Another concern is the discrepancy between expectations and reality. Young people continue to shun blue-collar jobs to compete for high-paying white-collar positions. Logic suggests that younger people would make up a large majority of the blue-collar workforce due to their fitness and agility. But Chinese media cited a study by Beijing’s Capital University of Economics and Business last year that found that about half of the country’s 400 million manual workers are aged above 40.
“Vocational skills are often in high demand, but these pathways and jobs are seen as less desirable [by young workers],” Nicole Goldin, a non-resident senior fellow, at the Washington-based Atlantic Council think tank, told DW. While the Chinese government has introduced some incentives and reforms to the education system to address underlying structural issues, “it will take time to see any impact,” she added.
As China’s economy continues to rise up the value chain, Beijing has set its sights on global technological dominance. Huge investments in artificial intelligence (AI), chip production and green energy will help cut China’s reliance on the West. But these sectors don’t necessarily need a lot of new workers.
“The state’s focus is on emerging sectors like AI and electric vehicles, which are small and not labor-intensive, offering limited job creation,” said Global Counsel’s Li. “This stifles innovation and technological breakthrough — ironically the very thing Beijing wants to rely on to drive future growth.”
Li said the ongoing trade tensions with the West also put China’s export industry under strain as it has to “replace high-value orders from a de-risking West with lower-value ones from the Global South,” which has a knock-on effect on employment.
Meanwhile, work in the gig economy, often facilitated by digital platforms for food delivery, ride-sharing or social-media influencing, has become oversaturated.
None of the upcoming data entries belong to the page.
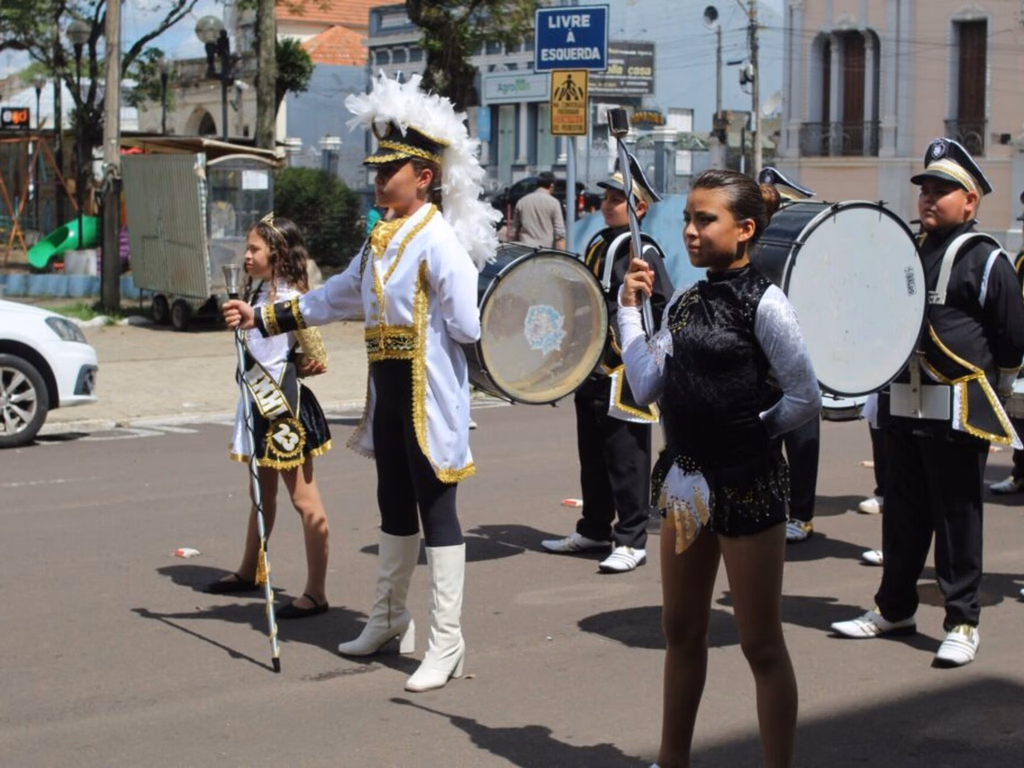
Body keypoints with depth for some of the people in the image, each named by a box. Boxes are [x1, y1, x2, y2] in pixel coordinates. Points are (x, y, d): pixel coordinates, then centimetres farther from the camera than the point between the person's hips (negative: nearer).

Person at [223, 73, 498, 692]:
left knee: (436, 509, -4)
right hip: (389, 390, 9)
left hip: (430, 394, -9)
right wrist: (263, 319, 26)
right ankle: (389, 620, 35)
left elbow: (468, 325, -22)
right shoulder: (381, 240, 12)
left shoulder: (438, 240, -16)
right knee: (394, 506, 19)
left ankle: (447, 645, 3)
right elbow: (336, 298, 23)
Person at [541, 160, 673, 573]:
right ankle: (594, 529, 28)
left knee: (626, 459, -3)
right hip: (593, 371, 8)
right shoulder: (597, 246, 14)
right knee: (592, 456, 16)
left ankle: (631, 541, 3)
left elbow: (664, 309, -14)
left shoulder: (644, 253, -10)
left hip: (626, 375, -8)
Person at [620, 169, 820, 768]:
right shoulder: (685, 303, 7)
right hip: (688, 478, 8)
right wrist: (630, 307, 4)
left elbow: (807, 399, -14)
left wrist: (751, 430, -7)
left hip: (748, 485, -7)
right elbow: (646, 387, 1)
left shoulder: (764, 304, -13)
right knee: (682, 631, 18)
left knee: (761, 644, 3)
Some 200 million Chinese make a living through these types of precarious roles, so many young people have given up trying to hustle.
“Wealthier youth may have opted for more education and many are choosing to ‘lie flat,'” said Goldin, referring to a growing social movement known in Mandarin as Tang Ping, where young people reject societal pressures to overachieve and seek a less materialistic life.
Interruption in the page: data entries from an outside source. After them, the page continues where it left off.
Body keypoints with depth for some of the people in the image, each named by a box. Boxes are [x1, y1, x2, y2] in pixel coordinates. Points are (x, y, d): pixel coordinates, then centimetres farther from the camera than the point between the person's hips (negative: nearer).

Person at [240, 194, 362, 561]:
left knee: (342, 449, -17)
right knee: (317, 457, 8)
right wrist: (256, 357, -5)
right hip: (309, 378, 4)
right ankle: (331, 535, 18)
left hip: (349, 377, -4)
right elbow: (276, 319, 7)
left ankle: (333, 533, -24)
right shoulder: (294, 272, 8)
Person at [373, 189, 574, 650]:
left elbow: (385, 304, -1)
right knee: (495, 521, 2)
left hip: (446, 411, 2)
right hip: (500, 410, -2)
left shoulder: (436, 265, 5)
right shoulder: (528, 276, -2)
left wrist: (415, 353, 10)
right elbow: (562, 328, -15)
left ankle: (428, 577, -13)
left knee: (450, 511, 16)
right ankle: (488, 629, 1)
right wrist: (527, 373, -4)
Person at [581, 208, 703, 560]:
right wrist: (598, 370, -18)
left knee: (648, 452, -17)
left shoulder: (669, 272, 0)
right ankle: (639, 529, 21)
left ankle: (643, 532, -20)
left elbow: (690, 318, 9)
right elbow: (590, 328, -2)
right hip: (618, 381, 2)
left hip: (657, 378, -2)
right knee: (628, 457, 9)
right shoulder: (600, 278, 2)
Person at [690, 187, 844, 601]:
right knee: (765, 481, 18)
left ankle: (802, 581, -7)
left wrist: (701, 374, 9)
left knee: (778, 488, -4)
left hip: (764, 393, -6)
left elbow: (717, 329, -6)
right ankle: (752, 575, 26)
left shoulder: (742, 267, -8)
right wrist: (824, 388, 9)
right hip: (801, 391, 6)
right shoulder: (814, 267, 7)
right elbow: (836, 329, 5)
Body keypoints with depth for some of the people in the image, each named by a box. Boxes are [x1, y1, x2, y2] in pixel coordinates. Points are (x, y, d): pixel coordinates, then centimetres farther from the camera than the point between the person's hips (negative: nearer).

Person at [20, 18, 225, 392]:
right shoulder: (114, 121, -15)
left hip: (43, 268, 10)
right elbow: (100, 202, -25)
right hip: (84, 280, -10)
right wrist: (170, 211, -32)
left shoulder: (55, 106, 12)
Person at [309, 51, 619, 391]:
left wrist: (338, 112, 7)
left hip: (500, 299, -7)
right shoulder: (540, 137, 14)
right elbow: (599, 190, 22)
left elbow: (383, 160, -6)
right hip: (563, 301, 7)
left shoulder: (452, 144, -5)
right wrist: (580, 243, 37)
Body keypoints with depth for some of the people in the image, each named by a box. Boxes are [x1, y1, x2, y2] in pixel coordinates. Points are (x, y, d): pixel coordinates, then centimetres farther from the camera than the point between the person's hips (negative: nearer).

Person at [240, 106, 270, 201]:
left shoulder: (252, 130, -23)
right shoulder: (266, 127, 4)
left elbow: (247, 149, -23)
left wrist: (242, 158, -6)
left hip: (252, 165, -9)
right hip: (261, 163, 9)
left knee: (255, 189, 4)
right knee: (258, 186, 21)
She also described how a growing number of young Chinese are becoming “professional children or grandchildren,” providing elder care for relatives — a function in growing demand due to an aging population and rising costs.
By clamping down so heavily on the private sector, Xi has choked off investments in startups and the willingness of young entrepreneurs to take risks. The number of new Chinese startups has fallen by 97% over the past six years, the British business daily Financial Times reported this week — from over 51,000 in 2018 to some 1,200 last year.
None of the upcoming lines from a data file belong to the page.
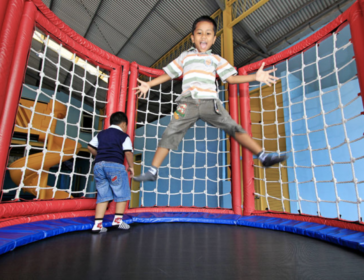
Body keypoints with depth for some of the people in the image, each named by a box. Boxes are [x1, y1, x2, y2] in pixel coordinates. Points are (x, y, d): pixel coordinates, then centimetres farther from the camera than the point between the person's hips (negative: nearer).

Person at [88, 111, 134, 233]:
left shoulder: (101, 134, 21)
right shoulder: (124, 136, 4)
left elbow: (90, 147, 16)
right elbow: (128, 152, -7)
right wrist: (131, 166, 3)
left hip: (99, 165, 6)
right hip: (115, 165, -6)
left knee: (103, 195, 11)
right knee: (122, 194, 9)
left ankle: (97, 224, 9)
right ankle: (118, 220, 8)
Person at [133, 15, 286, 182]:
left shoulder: (216, 59, 21)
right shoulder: (184, 56, 23)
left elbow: (231, 78, 13)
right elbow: (168, 74, 24)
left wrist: (255, 76, 2)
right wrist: (148, 84, 17)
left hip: (210, 102, 0)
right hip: (188, 103, 0)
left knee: (233, 127, -10)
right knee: (170, 134, -7)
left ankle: (264, 157, -6)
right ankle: (152, 172, 0)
Choyleva told DW that entrepreneurs and venture capital firms have become “extremely cautious” due to strict new regulations that have forced the private sector to align with Communist Party values, which she said was a “serious contradiction of the government’s agenda.”
“How can the private sector drive innovation while entrepreneurs are unwilling to take the risk to start a business? Long-term you lose out on companies that could have spurred massive employment for young people, and the multiplier effects they would have had for the country,” she said.
If China is on a path to potentially overtake the United States as the world’s largest economy, young talents must play a critical role in driving that growth, Goldin agreed.
“[High youth unemployment] undercuts productivity and will complicate China’s ability to compete globally. These young unemployed won’t be able to earn their way into the middle class, which will hurt consumption and have potentially destabilizing societal implications that would further hinder growth,” she warned.